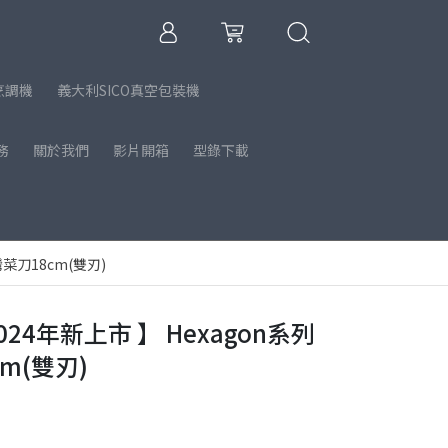
烹調機
義大利SICO真空包裝機
務
關於我們
影片開箱
型錄下載
灣菜刀18cm(雙刃)
2024年新上市 】 Hexagon系列
m(雙刃)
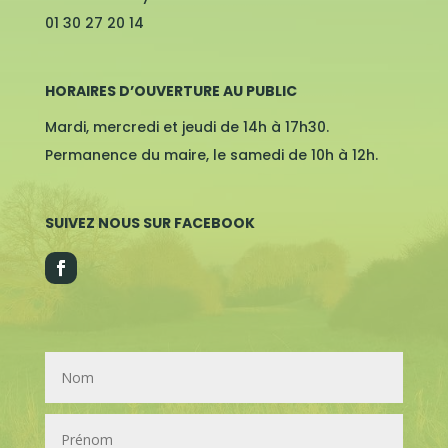
01 30 27 20 14
HORAIRES D’OUVERTURE AU PUBLIC
Mardi, mercredi et jeudi de 14h à 17h30.
Permanence du maire, le samedi de 10h à 12h.
SUIVEZ NOUS SUR FACEBOOK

--*--

Would you retype all the material above exactly, apart from its pictures?

### Exercise result
烹調機
義大利SICO真空包裝機
務
關於我們
影片開箱
型錄下載
灣菜刀18cm(雙刃)
2024年新上市 】 Hexagon系列
m(雙刃)
01 30 27 20 14
HORAIRES D’OUVERTURE AU PUBLIC
Mardi, mercredi et jeudi de 14h à 17h30.
Permanence du maire, le samedi de 10h à 12h.
SUIVEZ NOUS SUR FACEBOOK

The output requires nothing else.